Content starts

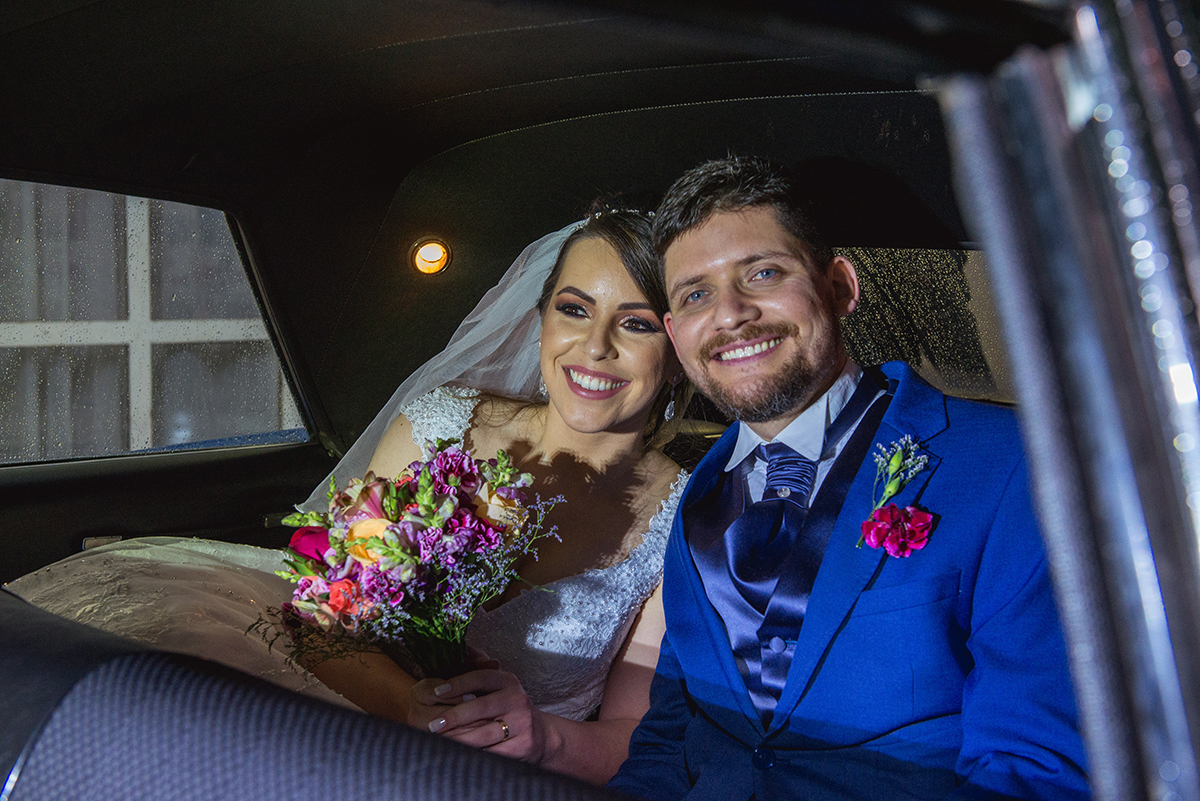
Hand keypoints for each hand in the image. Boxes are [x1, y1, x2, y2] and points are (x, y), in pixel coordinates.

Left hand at [408, 668, 548, 763]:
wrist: (541, 735)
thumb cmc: (511, 707)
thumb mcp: (499, 685)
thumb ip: (479, 667)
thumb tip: (462, 648)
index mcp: (508, 681)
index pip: (480, 678)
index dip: (457, 684)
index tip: (437, 691)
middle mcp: (516, 700)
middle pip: (481, 707)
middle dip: (454, 716)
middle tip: (433, 724)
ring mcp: (521, 724)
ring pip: (484, 733)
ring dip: (459, 739)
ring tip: (440, 741)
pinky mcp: (521, 746)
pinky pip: (492, 752)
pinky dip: (474, 754)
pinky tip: (459, 755)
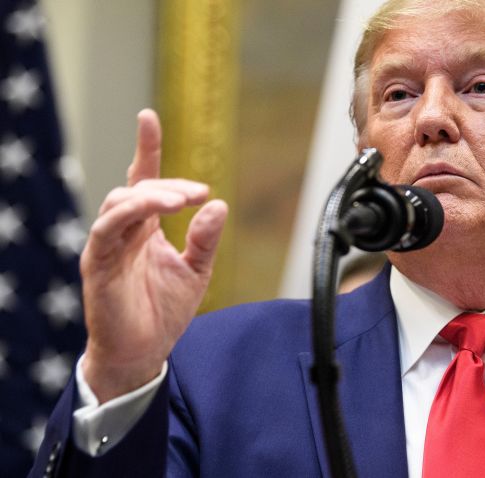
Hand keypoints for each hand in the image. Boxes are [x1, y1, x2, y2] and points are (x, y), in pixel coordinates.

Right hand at [80, 109, 227, 401]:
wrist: (143, 352)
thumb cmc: (164, 311)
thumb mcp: (197, 270)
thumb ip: (206, 238)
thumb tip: (219, 203)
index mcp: (146, 228)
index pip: (142, 179)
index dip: (145, 148)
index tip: (148, 116)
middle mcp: (125, 231)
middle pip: (138, 188)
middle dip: (168, 184)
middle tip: (199, 193)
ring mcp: (108, 245)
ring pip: (120, 202)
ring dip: (152, 195)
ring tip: (183, 201)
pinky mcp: (97, 264)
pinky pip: (106, 230)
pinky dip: (128, 214)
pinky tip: (154, 212)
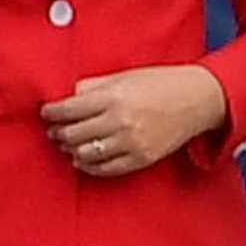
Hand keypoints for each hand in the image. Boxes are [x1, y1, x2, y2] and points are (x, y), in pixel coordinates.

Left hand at [41, 65, 228, 180]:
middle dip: (59, 133)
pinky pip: (105, 169)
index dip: (52, 113)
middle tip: (55, 130)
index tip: (47, 113)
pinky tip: (83, 159)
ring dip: (71, 150)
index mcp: (113, 97)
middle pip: (73, 134)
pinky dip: (89, 166)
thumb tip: (68, 97)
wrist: (198, 99)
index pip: (68, 110)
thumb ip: (94, 86)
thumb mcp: (125, 76)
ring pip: (86, 154)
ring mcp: (131, 142)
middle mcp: (120, 121)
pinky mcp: (141, 158)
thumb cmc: (162, 83)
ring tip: (68, 144)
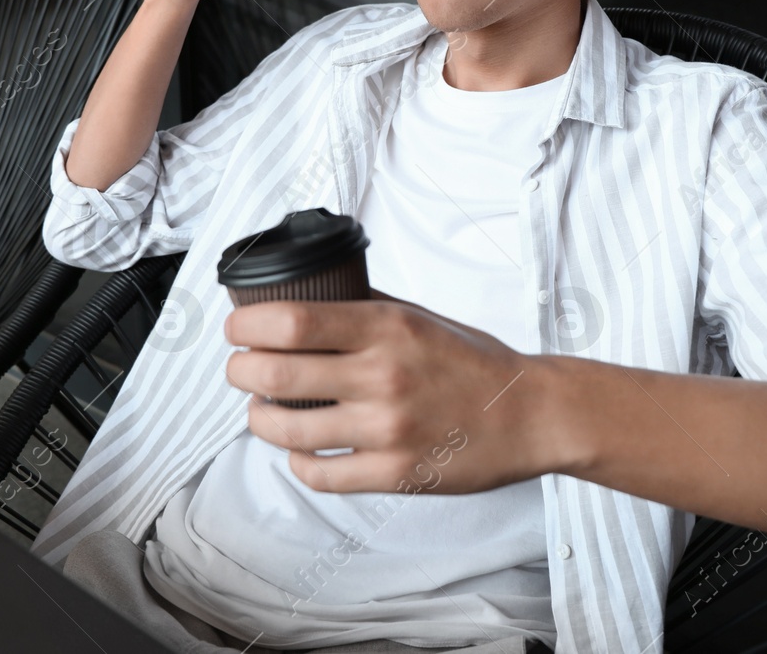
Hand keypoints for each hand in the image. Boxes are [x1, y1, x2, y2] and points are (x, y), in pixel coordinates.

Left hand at [223, 288, 558, 494]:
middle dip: (240, 371)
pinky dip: (297, 461)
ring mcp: (388, 428)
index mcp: (387, 328)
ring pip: (287, 429)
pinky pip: (320, 473)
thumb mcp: (420, 315)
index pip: (291, 322)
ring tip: (259, 411)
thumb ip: (366, 306)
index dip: (247, 326)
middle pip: (275, 374)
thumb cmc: (475, 362)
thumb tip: (309, 293)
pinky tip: (299, 449)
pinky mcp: (395, 473)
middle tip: (239, 369)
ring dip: (258, 419)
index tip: (236, 329)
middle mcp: (383, 376)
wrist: (530, 413)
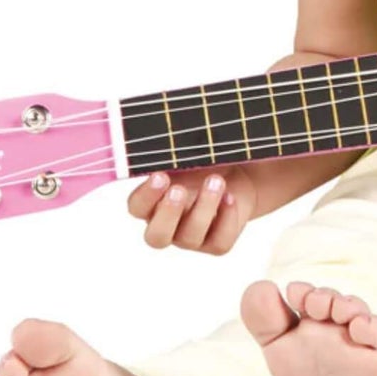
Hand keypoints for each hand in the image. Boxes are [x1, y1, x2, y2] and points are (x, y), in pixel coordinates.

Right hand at [126, 164, 258, 254]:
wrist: (239, 171)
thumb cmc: (205, 159)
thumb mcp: (190, 151)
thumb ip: (174, 151)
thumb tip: (164, 132)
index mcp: (152, 201)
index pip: (137, 207)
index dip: (145, 196)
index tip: (160, 175)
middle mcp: (168, 224)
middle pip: (156, 237)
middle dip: (167, 214)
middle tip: (179, 190)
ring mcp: (191, 237)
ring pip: (190, 237)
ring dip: (203, 208)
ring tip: (216, 181)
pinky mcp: (216, 243)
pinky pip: (219, 243)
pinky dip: (226, 219)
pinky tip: (231, 197)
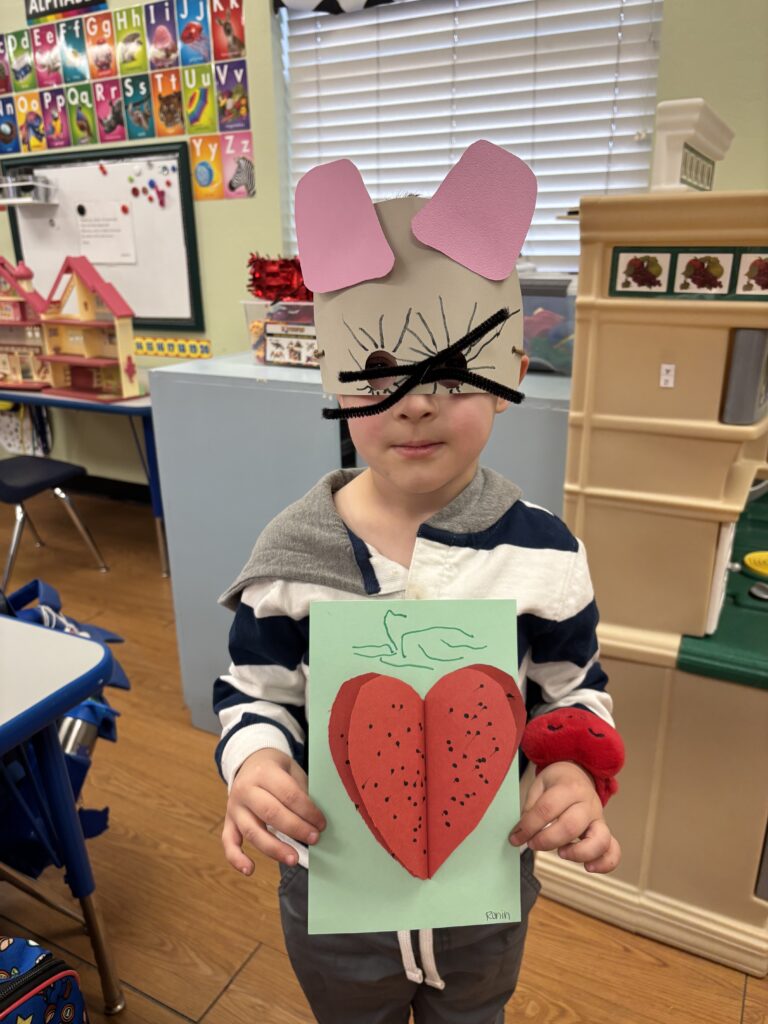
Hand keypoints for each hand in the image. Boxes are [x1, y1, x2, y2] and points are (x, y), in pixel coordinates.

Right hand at [221, 748, 325, 874]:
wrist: (250, 761)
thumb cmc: (276, 770)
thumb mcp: (291, 770)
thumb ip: (301, 792)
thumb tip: (316, 820)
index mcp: (264, 772)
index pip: (288, 794)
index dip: (307, 811)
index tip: (321, 823)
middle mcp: (246, 789)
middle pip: (271, 813)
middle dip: (296, 829)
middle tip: (314, 838)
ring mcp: (234, 807)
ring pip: (252, 831)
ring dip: (274, 848)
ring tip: (293, 859)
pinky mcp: (229, 821)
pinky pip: (228, 842)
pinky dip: (236, 858)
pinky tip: (250, 870)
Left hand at [509, 761, 619, 872]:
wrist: (579, 773)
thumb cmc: (556, 782)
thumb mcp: (540, 785)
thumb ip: (532, 808)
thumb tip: (521, 834)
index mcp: (568, 787)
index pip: (547, 809)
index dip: (528, 826)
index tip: (515, 837)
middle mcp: (587, 803)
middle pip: (571, 826)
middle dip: (547, 840)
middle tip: (533, 844)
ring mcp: (599, 818)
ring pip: (599, 839)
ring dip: (578, 852)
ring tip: (561, 853)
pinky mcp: (604, 831)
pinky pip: (613, 850)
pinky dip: (604, 863)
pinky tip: (588, 867)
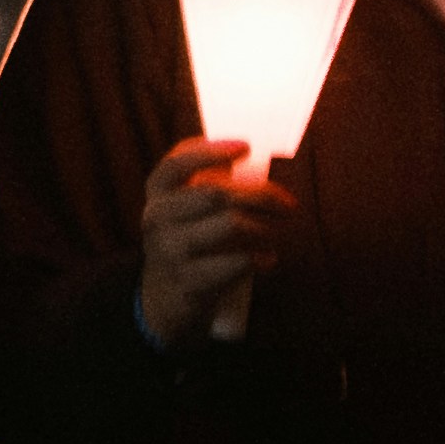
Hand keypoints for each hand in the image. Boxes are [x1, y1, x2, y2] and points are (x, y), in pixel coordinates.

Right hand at [134, 136, 294, 348]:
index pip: (178, 162)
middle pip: (216, 193)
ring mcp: (170, 251)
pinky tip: (268, 259)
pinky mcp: (190, 282)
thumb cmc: (189, 239)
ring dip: (264, 228)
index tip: (246, 147)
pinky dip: (261, 259)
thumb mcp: (186, 207)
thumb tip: (256, 159)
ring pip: (231, 225)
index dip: (212, 151)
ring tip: (275, 233)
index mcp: (157, 192)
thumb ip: (211, 183)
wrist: (164, 297)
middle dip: (261, 195)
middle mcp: (158, 218)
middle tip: (287, 204)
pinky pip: (238, 263)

Content ends

# Exercise:
Show a copy of each line from the records above in which the string "Left" occurs.

# Answer box:
Left hand at [408, 668, 548, 763]:
Left hand at [41, 65, 228, 180]:
Left hand at [223, 288, 558, 494]:
Left hand at [509, 761, 619, 872]:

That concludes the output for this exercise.